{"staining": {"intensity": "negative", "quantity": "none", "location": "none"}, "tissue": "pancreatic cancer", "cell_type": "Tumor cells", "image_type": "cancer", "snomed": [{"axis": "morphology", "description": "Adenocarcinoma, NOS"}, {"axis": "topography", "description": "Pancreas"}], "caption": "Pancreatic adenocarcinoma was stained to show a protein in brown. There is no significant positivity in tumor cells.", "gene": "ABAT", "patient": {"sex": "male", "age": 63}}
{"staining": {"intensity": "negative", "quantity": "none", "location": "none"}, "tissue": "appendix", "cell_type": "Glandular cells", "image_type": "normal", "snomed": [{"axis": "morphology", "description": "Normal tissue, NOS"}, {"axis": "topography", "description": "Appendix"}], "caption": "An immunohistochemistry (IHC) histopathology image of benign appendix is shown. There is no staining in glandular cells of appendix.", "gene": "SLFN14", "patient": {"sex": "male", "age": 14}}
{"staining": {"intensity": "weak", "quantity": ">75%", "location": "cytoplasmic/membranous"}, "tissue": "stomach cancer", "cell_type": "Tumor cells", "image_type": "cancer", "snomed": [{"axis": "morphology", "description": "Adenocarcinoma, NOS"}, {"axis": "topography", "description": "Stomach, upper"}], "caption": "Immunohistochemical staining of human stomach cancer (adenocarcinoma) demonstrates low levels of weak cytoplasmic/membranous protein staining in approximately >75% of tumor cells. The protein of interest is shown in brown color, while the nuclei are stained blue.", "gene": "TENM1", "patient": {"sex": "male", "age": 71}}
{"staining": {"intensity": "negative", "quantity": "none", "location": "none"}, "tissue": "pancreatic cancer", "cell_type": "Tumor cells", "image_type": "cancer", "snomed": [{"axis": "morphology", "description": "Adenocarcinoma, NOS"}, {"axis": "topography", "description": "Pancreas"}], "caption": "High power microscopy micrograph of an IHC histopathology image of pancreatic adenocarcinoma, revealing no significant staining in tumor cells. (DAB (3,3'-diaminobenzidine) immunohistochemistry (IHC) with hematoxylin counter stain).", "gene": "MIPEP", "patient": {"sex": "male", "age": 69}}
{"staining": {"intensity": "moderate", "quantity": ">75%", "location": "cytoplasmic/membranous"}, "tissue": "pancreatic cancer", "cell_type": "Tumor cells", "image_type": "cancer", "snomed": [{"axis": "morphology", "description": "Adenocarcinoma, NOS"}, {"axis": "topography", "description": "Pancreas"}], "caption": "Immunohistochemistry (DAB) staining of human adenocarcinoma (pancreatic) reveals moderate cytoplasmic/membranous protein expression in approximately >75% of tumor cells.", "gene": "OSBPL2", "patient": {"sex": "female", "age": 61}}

=-=-=-=-=

#### Task requirements:
Where the data above reaches the line holding "immunohistochemistry (IHC) histopathology", begin printing, and stop after the line holding "power microscopy micrograph". Each line must be reproduced exactly, with nothing else added.

#### Expected answer:
{"staining": {"intensity": "negative", "quantity": "none", "location": "none"}, "tissue": "appendix", "cell_type": "Glandular cells", "image_type": "normal", "snomed": [{"axis": "morphology", "description": "Normal tissue, NOS"}, {"axis": "topography", "description": "Appendix"}], "caption": "An immunohistochemistry (IHC) histopathology image of benign appendix is shown. There is no staining in glandular cells of appendix.", "gene": "SLFN14", "patient": {"sex": "male", "age": 14}}
{"staining": {"intensity": "weak", "quantity": ">75%", "location": "cytoplasmic/membranous"}, "tissue": "stomach cancer", "cell_type": "Tumor cells", "image_type": "cancer", "snomed": [{"axis": "morphology", "description": "Adenocarcinoma, NOS"}, {"axis": "topography", "description": "Stomach, upper"}], "caption": "Immunohistochemical staining of human stomach cancer (adenocarcinoma) demonstrates low levels of weak cytoplasmic/membranous protein staining in approximately >75% of tumor cells. The protein of interest is shown in brown color, while the nuclei are stained blue.", "gene": "TENM1", "patient": {"sex": "male", "age": 71}}
{"staining": {"intensity": "negative", "quantity": "none", "location": "none"}, "tissue": "pancreatic cancer", "cell_type": "Tumor cells", "image_type": "cancer", "snomed": [{"axis": "morphology", "description": "Adenocarcinoma, NOS"}, {"axis": "topography", "description": "Pancreas"}], "caption": "High power microscopy micrograph of an IHC histopathology image of pancreatic adenocarcinoma, revealing no significant staining in tumor cells. (DAB (3,3'-diaminobenzidine) immunohistochemistry (IHC) with hematoxylin counter stain).", "gene": "MIPEP", "patient": {"sex": "male", "age": 69}}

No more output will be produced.